宮仕えも一段落、半農半Ⅹを本格化。農的暮らしとさまざまなⅩを悩んで、楽しんで一歩づつ。

「大勢」の危うさ~まぼろしの出雲王国

2024-05-29 20:01:42 | 古代のこと

出雲の古代史を学んでいくと、定説や「大勢」の大きな壁を感じることがよくあります。
それは、記紀以前の文献がほぼ消去され、専門家と言われる人たちも、作られた歴史という認識を持ちながらも記紀の中に真実の歴史の糸口を探る努力を余儀なくされていることや、記紀が作っている大和中心主義から抜け出せないからかもしれません。

今読み終わった山崎謙著「まぼろしの出雲王国」、出雲の歴史をさらっと撫でている感じで、学ぶものがないなあという印象でしたが、最後に来てやはり最後まで読んでよかった!
特に、三角縁神獣鏡に関する見方、日本海を介した交流国家像、地域王権、古墳に対する考え方など、今まであまり出会わなかった見方にガッテン!

「大勢」の危うさ
そして、「おわりに」では「大勢」というものの危うさと、歴史を考える視点、見る眼の大切さを再確認させていただきました。

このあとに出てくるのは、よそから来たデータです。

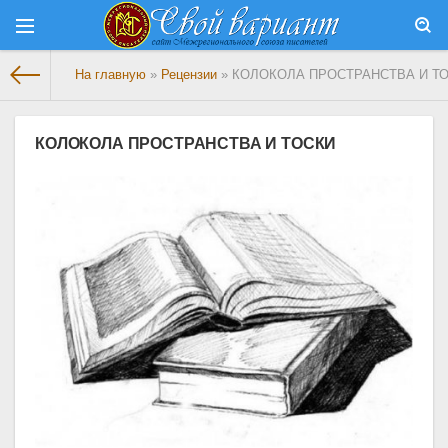
На главную
»
Рецензии
» КОЛОКОЛА ПРОСТРАНСТВА И Т
КОЛОКОЛА ПРОСТРАНСТВА И ТОСКИ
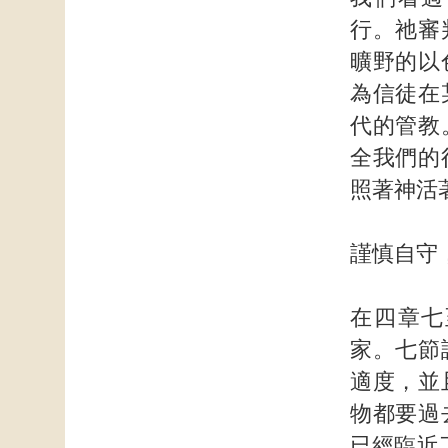
行。祂審
曠野的以
為信徒在
代的管教
全我們的
照著神活
謹慎自守
在四章七
家。七節
適度，並
物都要過
已經臨近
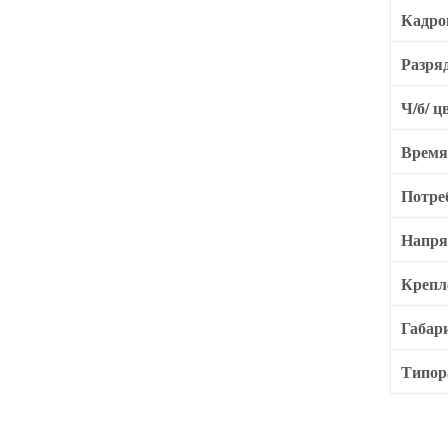
Кадро
Разря
Ч/б/ ц
Время
Потре
Напря
Крепл
Габар
Типор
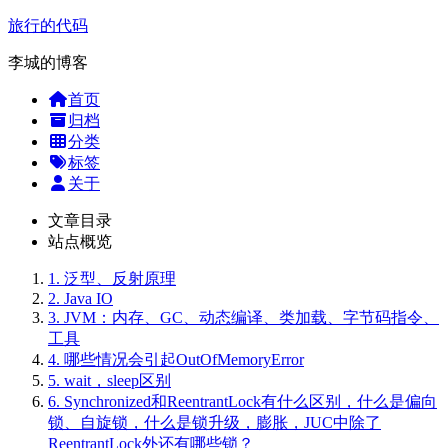
旅行的代码
李城的博客
首页
归档
分类
标签
关于
文章目录
站点概览
1.
泛型、反射原理
2.
Java IO
3.
JVM：内存、GC、动态编译、类加载、字节码指令、
工具
4.
哪些情况会引起OutOfMemoryError
5.
wait，sleep区别
6.
Synchronized和ReentrantLock有什么区别，什么是偏向
锁、自旋锁，什么是锁升级，膨胀，JUC中除了
ReentrantLock外还有哪些锁？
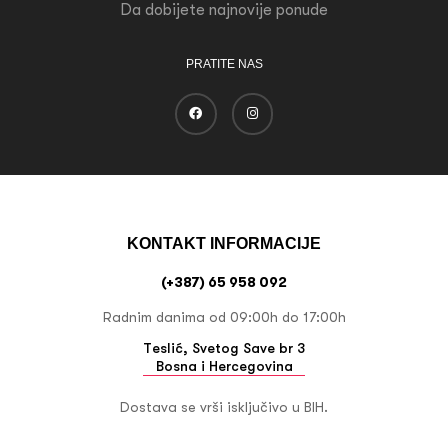
Da dobijete najnovije ponude
PRATITE NAS
KONTAKT INFORMACIJE
(+387) 65 958 092
Radnim danima od 09:00h do 17:00h
Teslić, Svetog Save br 3
Bosna i Hercegovina
Dostava se vrši isključivo u BIH.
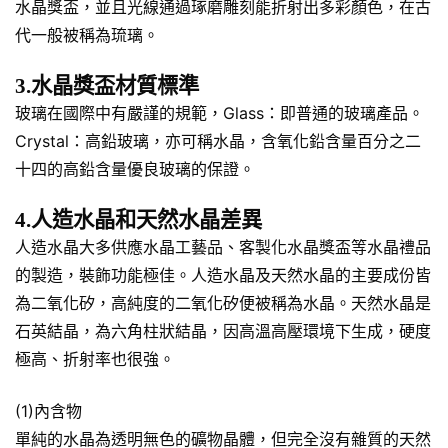
水晶獎盃，並且光線通過琢磨雕刻能折射出多彩顏色，在古
代一般被稱為琉璃。
3.水晶獎盃材質標準
玻璃在國際中有嚴謹的規範，Glass：即普通的玻璃產品。
Crystal：高鉛玻璃，亦可稱水晶，含氧化鉛含量百分之二
十四的高鉛含量優良玻璃的保證。
4.人造水晶和天然水晶差異
人造水晶大多供應水晶工藝品、客製化水晶獎盃等水晶禮品
的製造，裝飾功能極佳。人造水晶及天然水晶的主要成份皆
為二氧化矽，高純度的二氧化矽便被稱為水晶。天然水晶是
石英結晶，為六角柱狀結晶，因高溫高壓環境下生成，硬度
極高、折射率也很強。
(1)內含物
單純的水晶為透明無色的礦物晶體，但完全沒有雜質的天然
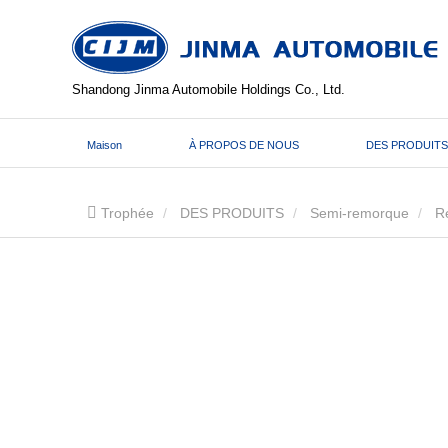
Shandong Jinma Automobile Holdings Co., Ltd.
Maison
À PROPOS DE NOUS
DES PRODUITS
Trophée
DES PRODUITS
Semi-remorque
R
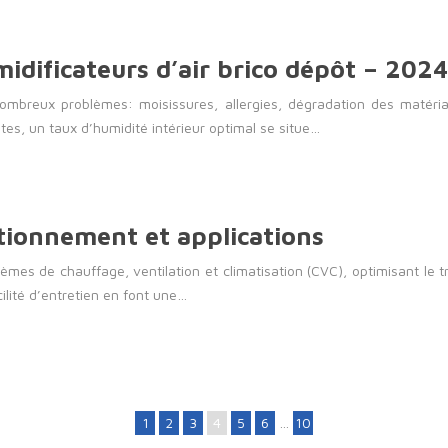
dificateurs d’air brico dépôt – 2024
breux problèmes: moisissures, allergies, dégradation des matériau
ntes, un taux d’humidité intérieur optimal se situe…
tionnement et applications
mes de chauffage, ventilation et climatisation (CVC), optimisant le tr
lité d’entretien en font une…
1
2
3
4
5
6
…
10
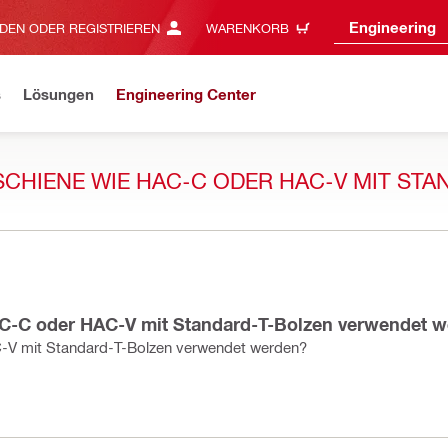
Engineering
DEN ODER REGISTRIEREN
WARENKORB
s
Lösungen
Engineering Center
SCHIENE WIE HAC-C ODER HAC-V MIT STA
HAC-C oder HAC-V mit Standard-T-Bolzen verwendet 
C-V mit Standard-T-Bolzen verwendet werden?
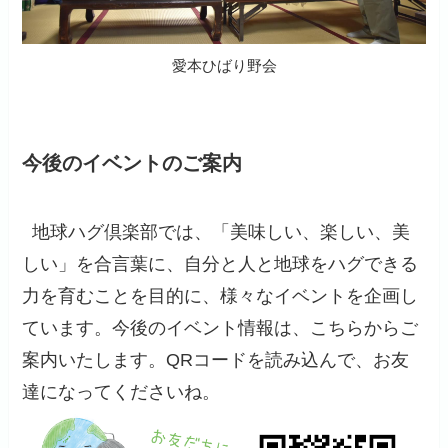
愛本ひばり野会
今後のイベントのご案内
地球ハグ倶楽部では、「美味しい、楽しい、美
しい」を合言葉に、自分と人と地球をハグできる
力を育むことを目的に、様々なイベントを企画し
ています。今後のイベント情報は、こちらからご
案内いたします。QRコードを読み込んで、お友
達になってくださいね。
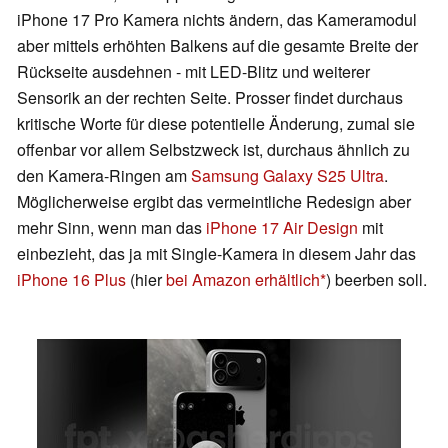
iPhone 17 Pro Kamera nichts ändern, das Kameramodul
aber mittels erhöhten Balkens auf die gesamte Breite der
Rückseite ausdehnen - mit LED-Blitz und weiterer
Sensorik an der rechten Seite. Prosser findet durchaus
kritische Worte für diese potentielle Änderung, zumal sie
offenbar vor allem Selbstzweck ist, durchaus ähnlich zu
den Kamera-Ringen am
Samsung Galaxy S25 Ultra
.
Möglicherweise ergibt das vermeintliche Redesign aber
mehr Sinn, wenn man das
iPhone 17 Air Design
mit
einbezieht, das ja mit Single-Kamera in diesem Jahr das
iPhone 16 Plus
(hier
bei Amazon erhältlich
) beerben soll.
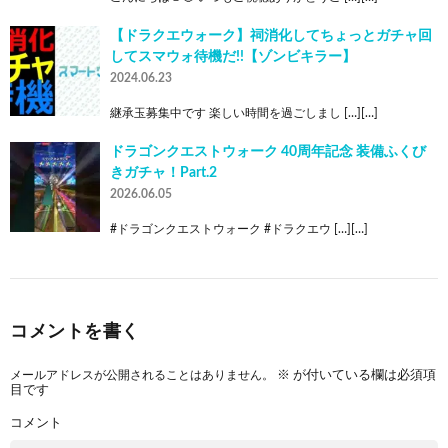
【ドラクエウォーク】祠消化してちょっとガチャ回
してスマウォ待機だ!!【ゾンビキラー】
2024.06.23
継承玉募集中です 楽しい時間を過ごしまし […][…]
ドラゴンクエストウォーク 40周年記念 装備ふくび
きガチャ！Part.2
2026.06.05
#ドラゴンクエストウォーク #ドラクエウ […][…]
コメントを書く
メールアドレスが公開されることはありません。
※
が付いている欄は必須項
目です
コメント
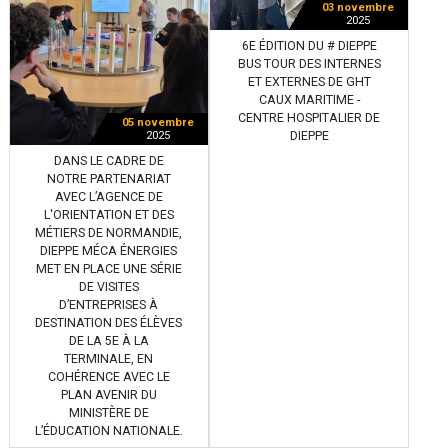
03 novembre
2025
6E ÉDITION DU # DIEPPE
BUS TOUR DES INTERNES
ET EXTERNES DE GHT
CAUX MARITIME -
CENTRE HOSPITALIER DE
05 novembre
DIEPPE
2025
DANS LE CADRE DE
NOTRE PARTENARIAT
AVEC L’AGENCE DE
L'ORIENTATION ET DES
MÉTIERS DE NORMANDIE,
DIEPPE MÉCA ÉNERGIES
MET EN PLACE UNE SÉRIE
DE VISITES
D’ENTREPRISES À
DESTINATION DES ÉLÈVES
DE LA 5E À LA
TERMINALE, EN
COHÉRENCE AVEC LE
PLAN AVENIR DU
MINISTÈRE DE
L’ÉDUCATION NATIONALE.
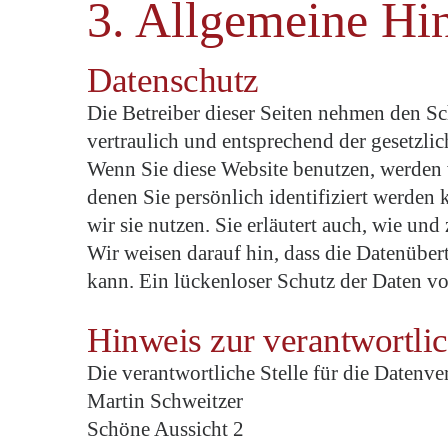
3. Allgemeine Hin
Datenschutz
Die Betreiber dieser Seiten nehmen den Sc
vertraulich und entsprechend der gesetzli
Wenn Sie diese Website benutzen, werden
denen Sie persönlich identifiziert werden
wir sie nutzen. Sie erläutert auch, wie un
Wir weisen darauf hin, dass die Datenüber
kann. Ein lückenloser Schutz der Daten vor
Hinweis zur verantwortlic
Die verantwortliche Stelle für die Datenver
Martin Schweitzer
Schöne Aussicht 2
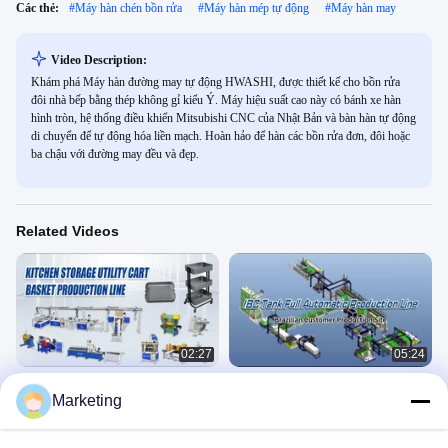
Các thẻ:
#
Máy hàn chén bồn rửa
#
Máy hàn mép tự động
#
Máy hàn may
Video Description:
Khám phá Máy hàn đường may tự động HWASHI, được thiết kế cho bồn rửa
đôi nhà bếp bằng thép không gỉ kiểu Ý. Máy hiệu suất cao này có bánh xe hàn
hình tròn, hệ thống điều khiển Mitsubishi CNC của Nhật Bản và bàn hàn tự động
di chuyển để tự động hóa liền mạch. Hoàn hảo để hàn các bồn rửa đơn, đôi hoặc
ba chậu với đường may đều và đẹp.
Related Videos
02:27
05:24
90 độ góc tự động điện thép máy hàn
tùy chỉnh hoàn toàn tự động IBC
Marketing
sink / sink Welder 5KW 50Hz CE
khung lồng dây chuyền sản xuất
Các Video Khác
IBC Tote Cage Welding Line
May 19, 2025
November 12, 2024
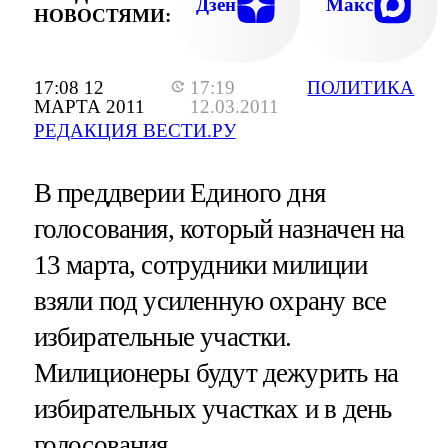
Дзен
Макс
НОВОСТЯМИ:
17:08 12
17:19
ПОЛИТИКА
МАРТА 2011
12.03.2011
РЕДАКЦИЯ ВЕСТИ.РУ
В преддверии Единого дня
голосования, который назначен на
13 марта, сотрудники милиции
взяли под усиленную охрану все
избирательные участки.
Милиционеры будут дежурить на
избирательных участках и в день
голосования.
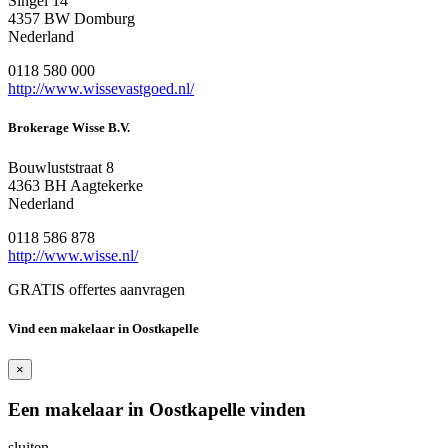
Singel 14
4357 BW Domburg
Nederland
0118 580 000
http://www.wissevastgoed.nl/
Brokerage Wisse B.V.
Bouwluststraat 8
4363 BH Aagtekerke
Nederland
0118 586 878
http://www.wisse.nl/
GRATIS offertes aanvragen
Vind een makelaar in Oostkapelle
×
Een makelaar in Oostkapelle vinden
sluiten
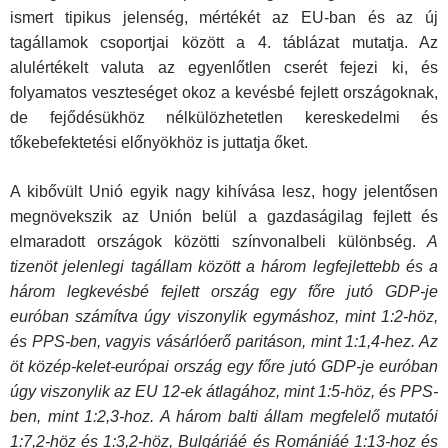
ismert tipikus jelenség, mértékét az EU-ban és az új
tagállamok csoportjai között a 4. táblázat mutatja. Az
alulértékelt valuta az egyenlőtlen cserét fejezi ki, és
folyamatos veszteséget okoz a kevésbé fejlett országoknak,
de fejődésükhöz nélkülözhetetlen kereskedelmi és
tőkebefektetési előnyökhöz is juttatja őket.
A kibővült Unió egyik nagy kihívása lesz, hogy jelentősen
megnövekszik az Unión belül a gazdaságilag fejlett és
elmaradott országok közötti színvonalbeli különbség.
A
tizenöt jelenlegi tagállam között a három legfejlettebb és a
három legkevésbé fejlett ország egy főre jutó GDP-je
euróban számítva úgy viszonylik egymáshoz, mint 1:2-höz,
és PPS-ben, vagyis vásárlóerő paritáson, mint 1:1,4-hez. Az
öt közép-kelet-európai ország egy főre jutó GDP-je euróban
úgy viszonylik az EU 12-ek átlagához, mint 1:5-höz, és PPS-
ben, mint 1:2,3-hoz. A három balti állam megfelelő mutatói
1:7,2-höz és 1:3,2-höz, Bulgáriáé és Romániáé 1:13-hoz és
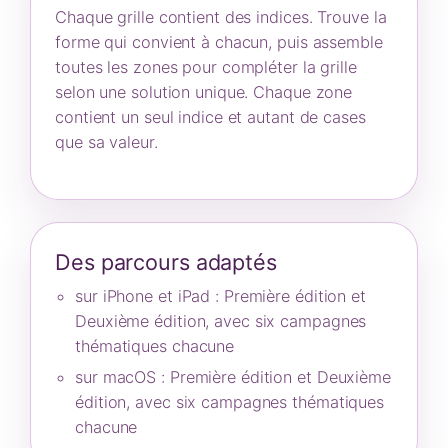
Chaque grille contient des indices. Trouve la
forme qui convient à chacun, puis assemble
toutes les zones pour compléter la grille
selon une solution unique. Chaque zone
contient un seul indice et autant de cases
que sa valeur.
Des parcours adaptés
sur iPhone et iPad : Première édition et
Deuxième édition, avec six campagnes
thématiques chacune
sur macOS : Première édition et Deuxième
édition, avec six campagnes thématiques
chacune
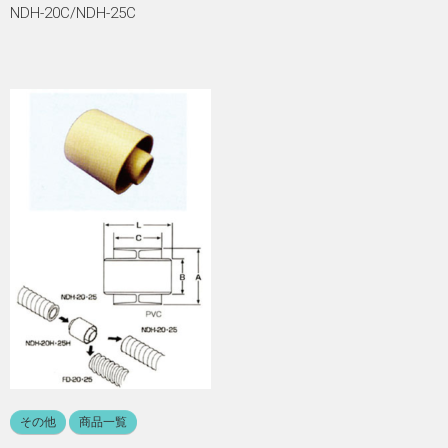
NDH-20C/NDH-25C
その他
商品一覧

荒神谷遺跡が出現する前は、出雲は考古学的には見るべきものはなく、神話だけが突出した世界であるという見方が大勢だった。
出雲大社境内遺跡から三本柱が出土する前は、「金輪御造営指図」は虚構だという見方が大勢だった。
旧石器時代に至っては、日本にないというのが考古学会の大勢どころか、定説であった。
縄文時代には農耕がないという見方も、かつては大勢だった。
縄文時代は狩猟採集の生活で、定住しないというのが縄文時代の大勢であり、定説であった。三内丸山遺跡のように千年にもわたって定住した遺跡が見つかるなど、想像もできなかった。
このように「大勢」というのは、学説を説明する時、何の根拠にもならないのである。